▸ **Prompt**
Repeat the whole listing, keeping every word and every line intact.

-- Records shown follows --

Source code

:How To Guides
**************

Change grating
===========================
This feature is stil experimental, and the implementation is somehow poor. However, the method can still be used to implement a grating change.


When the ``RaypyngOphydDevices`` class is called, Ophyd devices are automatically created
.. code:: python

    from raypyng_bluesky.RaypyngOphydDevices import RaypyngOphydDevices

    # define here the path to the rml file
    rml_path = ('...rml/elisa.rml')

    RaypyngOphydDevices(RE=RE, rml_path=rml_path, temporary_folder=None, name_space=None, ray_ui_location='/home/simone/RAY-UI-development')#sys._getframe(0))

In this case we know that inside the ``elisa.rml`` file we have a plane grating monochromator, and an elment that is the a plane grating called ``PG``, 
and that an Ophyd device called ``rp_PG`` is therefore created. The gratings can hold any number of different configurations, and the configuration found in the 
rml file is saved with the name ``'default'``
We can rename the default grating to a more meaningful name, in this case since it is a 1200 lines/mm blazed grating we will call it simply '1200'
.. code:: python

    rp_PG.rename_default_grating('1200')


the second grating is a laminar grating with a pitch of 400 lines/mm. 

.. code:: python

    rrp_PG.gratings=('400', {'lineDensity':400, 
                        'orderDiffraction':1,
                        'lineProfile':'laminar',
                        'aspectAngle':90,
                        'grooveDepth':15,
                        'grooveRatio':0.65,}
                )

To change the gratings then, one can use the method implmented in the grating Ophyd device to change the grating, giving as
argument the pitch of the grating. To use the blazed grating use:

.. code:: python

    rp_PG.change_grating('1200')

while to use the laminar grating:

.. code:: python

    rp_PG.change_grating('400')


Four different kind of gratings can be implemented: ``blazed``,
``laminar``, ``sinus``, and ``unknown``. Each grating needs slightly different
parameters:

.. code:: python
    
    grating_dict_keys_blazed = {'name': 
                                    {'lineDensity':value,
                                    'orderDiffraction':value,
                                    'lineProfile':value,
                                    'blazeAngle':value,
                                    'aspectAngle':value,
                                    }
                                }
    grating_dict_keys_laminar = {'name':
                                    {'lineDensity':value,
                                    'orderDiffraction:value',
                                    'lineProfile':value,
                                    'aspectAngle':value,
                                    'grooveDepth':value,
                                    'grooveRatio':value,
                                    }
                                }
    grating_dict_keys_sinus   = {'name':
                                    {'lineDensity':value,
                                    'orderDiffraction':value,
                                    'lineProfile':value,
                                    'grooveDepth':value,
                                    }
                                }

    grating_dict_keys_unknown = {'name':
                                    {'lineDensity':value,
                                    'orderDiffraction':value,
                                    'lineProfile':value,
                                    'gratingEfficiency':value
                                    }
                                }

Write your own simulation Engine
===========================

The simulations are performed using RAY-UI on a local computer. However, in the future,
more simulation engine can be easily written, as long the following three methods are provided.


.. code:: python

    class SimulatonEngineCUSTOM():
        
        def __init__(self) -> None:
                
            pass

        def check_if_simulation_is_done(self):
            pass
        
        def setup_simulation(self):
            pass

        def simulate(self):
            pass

-- Records shown concluded --

▸ **Final answer**
Source code

:How To Guides
**************

Change grating
===========================
This feature is stil experimental, and the implementation is somehow poor. However, the method can still be used to implement a grating change.


When the ``RaypyngOphydDevices`` class is called, Ophyd devices are automatically created
.. code:: python

    from raypyng_bluesky.RaypyngOphydDevices import RaypyngOphydDevices

    # define here the path to the rml file
    rml_path = ('...rml/elisa.rml')

    RaypyngOphydDevices(RE=RE, rml_path=rml_path, temporary_folder=None, name_space=None, ray_ui_location='/home/simone/RAY-UI-development')#sys._getframe(0))

In this case we know that inside the ``elisa.rml`` file we have a plane grating monochromator, and an elment that is the a plane grating called ``PG``, 
and that an Ophyd device called ``rp_PG`` is therefore created. The gratings can hold any number of different configurations, and the configuration found in the 
rml file is saved with the name ``'default'``
We can rename the default grating to a more meaningful name, in this case since it is a 1200 lines/mm blazed grating we will call it simply '1200'
.. code:: python

    rp_PG.rename_default_grating('1200')


the second grating is a laminar grating with a pitch of 400 lines/mm. 

.. code:: python

    rrp_PG.gratings=('400', {'lineDensity':400, 
                        'orderDiffraction':1,
                        'lineProfile':'laminar',
                        'aspectAngle':90,
                        'grooveDepth':15,
                        'grooveRatio':0.65,}
                )

To change the gratings then, one can use the method implmented in the grating Ophyd device to change the grating, giving as
argument the pitch of the grating. To use the blazed grating use:

.. code:: python

    rp_PG.change_grating('1200')

while to use the laminar grating:

.. code:: python

    rp_PG.change_grating('400')


Four different kind of gratings can be implemented: ``blazed``,
``laminar``, ``sinus``, and ``unknown``. Each grating needs slightly different
parameters:

.. code:: python
    
    grating_dict_keys_blazed = {'name': 
                                    {'lineDensity':value,
                                    'orderDiffraction':value,
                                    'lineProfile':value,
                                    'blazeAngle':value,
                                    'aspectAngle':value,
                                    }
                                }
    grating_dict_keys_laminar = {'name':
                                    {'lineDensity':value,
                                    'orderDiffraction:value',
                                    'lineProfile':value,
                                    'aspectAngle':value,
                                    'grooveDepth':value,
                                    'grooveRatio':value,
                                    }
                                }
    grating_dict_keys_sinus   = {'name':
                                    {'lineDensity':value,
                                    'orderDiffraction':value,
                                    'lineProfile':value,
                                    'grooveDepth':value,
                                    }
                                }

    grating_dict_keys_unknown = {'name':
                                    {'lineDensity':value,
                                    'orderDiffraction':value,
                                    'lineProfile':value,
                                    'gratingEfficiency':value
                                    }
                                }

Write your own simulation Engine
===========================

The simulations are performed using RAY-UI on a local computer. However, in the future,
more simulation engine can be easily written, as long the following three methods are provided.


.. code:: python

    class SimulatonEngineCUSTOM():
        
        def __init__(self) -> None:
                
            pass

        def check_if_simulation_is_done(self):
            pass
        
        def setup_simulation(self):
            pass

        def simulate(self):
            pass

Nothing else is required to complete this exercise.